While organizing existing datasets still remains a challenge, it is evident that the next generation of biosensors and electronic gadgets which can collect and transmit information on vital signs and clinical parameters coupled with ubiquitous connectivity are poised to be the next big revolution in personalized healthcare, generating voluminous data on individuals. Systematic organization, and mining of this large repository of clinical information, derived from sensors, diagnostic labs and harnessing it for cost-effective and personalized healthcare would be a major challenge in the immediate future and has raised the need for new data handling, integration and web-based community workspace tools.
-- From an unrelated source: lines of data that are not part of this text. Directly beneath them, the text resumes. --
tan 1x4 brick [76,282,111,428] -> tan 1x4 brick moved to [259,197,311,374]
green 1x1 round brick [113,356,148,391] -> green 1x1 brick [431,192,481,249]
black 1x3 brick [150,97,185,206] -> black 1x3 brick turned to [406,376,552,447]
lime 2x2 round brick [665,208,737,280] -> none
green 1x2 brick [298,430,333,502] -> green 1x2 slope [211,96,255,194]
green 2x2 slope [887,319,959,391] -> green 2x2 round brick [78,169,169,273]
The emerging concept of ‘cloud computing’ has the potential to address these concerns. Cloud computing allows for collection and storage of clinical data in an advanced information technology enabled fashion. Information transmitted through biosensors could be received and stored in a transparent manner and in a standardized electronic format. The information could be archived with additional non-clinical parameters, thus forming the basis of a biomedical database. Such cloud computing will increase the access and the workflow of electronic data to enable accurate analysis towards the discovery of new predictive biomarkers for disease predisposition.

The advancement in techniques for data capture and curation of different types of data will further encourage adoption of an integrated, ‘System Biology’ platform for studying and analyzing these datasets. This approach will enable designing of accurate predictive mathematical models to study biological systems- intracellular networks, cells, organs, and any biological entity—by measuring and integrating genetic, proteomic and metabolic data. With respect to drug discovery, application of this approach will involve utilizing clinical samples from diseased and healthy (normal) individuals to uncover system biology markers and pathways targets, which are indicators of disease and potential targets for therapeutic interventions. Such efficient identification of novel drug target leads thus, has the potential to reduce the current prohibitively large costs of drug discovery by eliminating trial and error methods.
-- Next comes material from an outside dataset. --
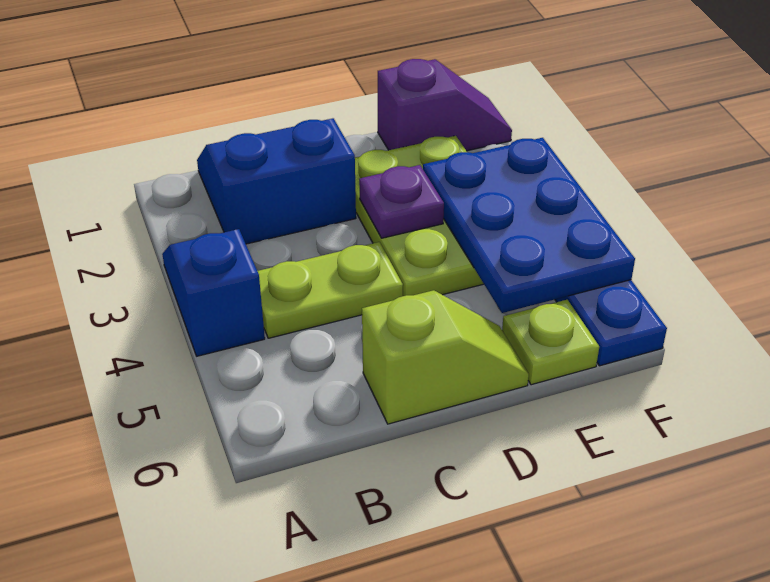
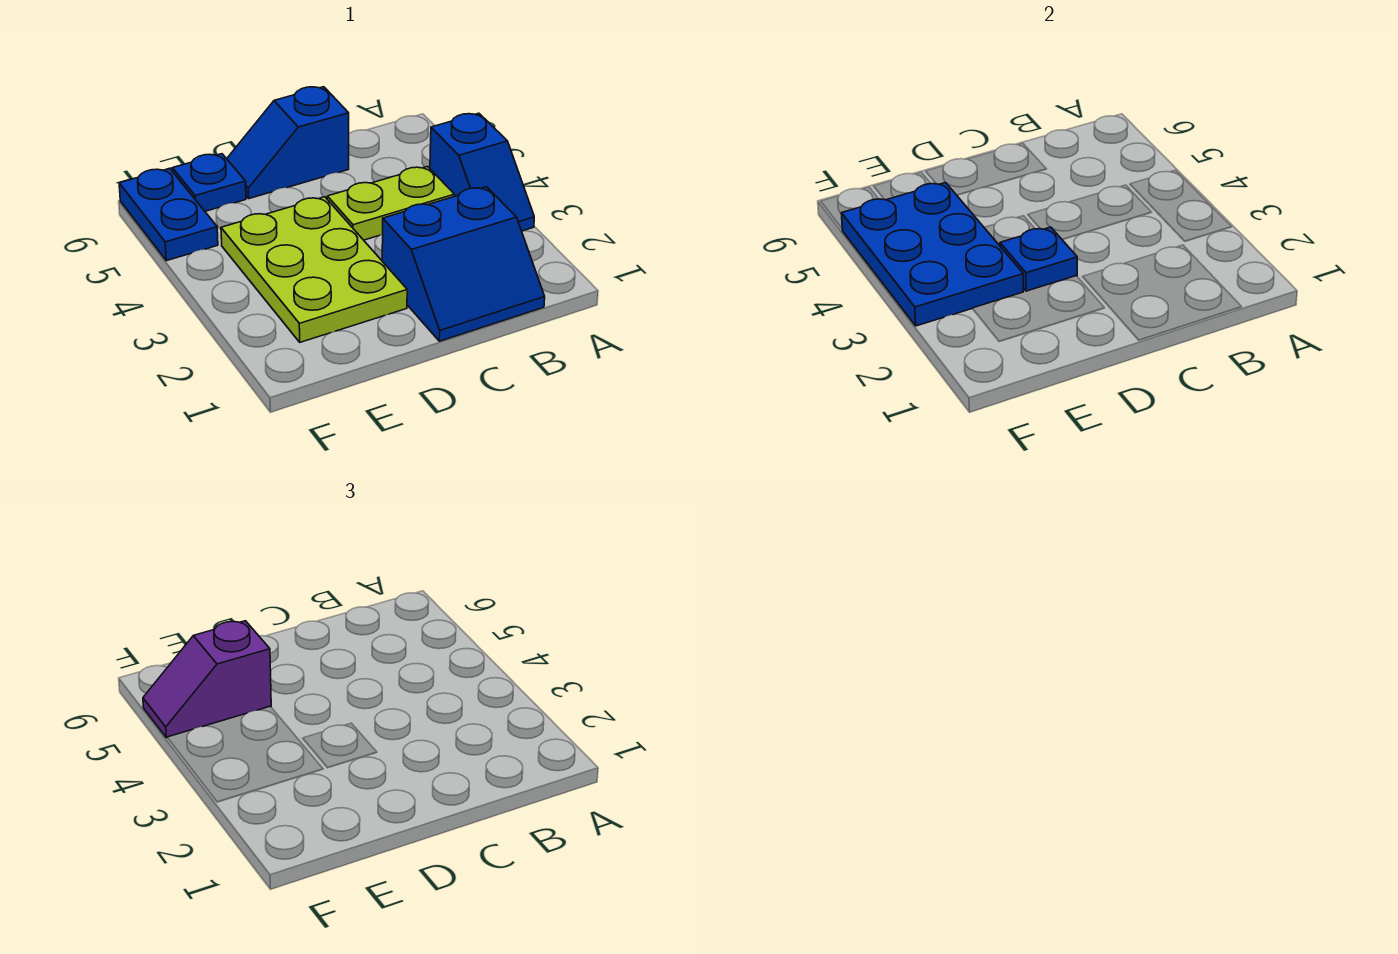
lime 1x2 slope [362,290,529,424] -> blue 1x2 slope [227,87,349,199]
purple 1x1 plate [359,165,444,238] -> blue 1x1 plate [1000,227,1077,291]
purple 1x2 slope [378,59,512,151] -> purple 1x2 slope moved to [143,621,271,738]
lime 1x1 plate [502,300,599,385] -> blue 1x1 plate [172,154,246,211]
It is also worth mentioning that the big data science of medical bionformatics, which has attracted big attention of funding agencies [4] will engage the expertise of medical scientists, bioinformaticians, computer scientists, and database experts, along with mathematicians and engineering experts in modelling and simulation of biosystems, with an objective of developing novel low-cost therapeutic applications. The Open Source Drug Discovery (OSDD) initiative [5, 6] for system level understanding of Mycobacterium tuberculosis has created a new paradigm for distributed co-creation through crowd sourcing [7] and the application of social media for data gathering. This is going to be the new frontier of application of bioinformatics in medical research.

The Medical bioinfromatics section in Journal of Translational Medicine would aim to promote research in this area by providing a high-quality publishing media for path-breaking and innovative research in the area.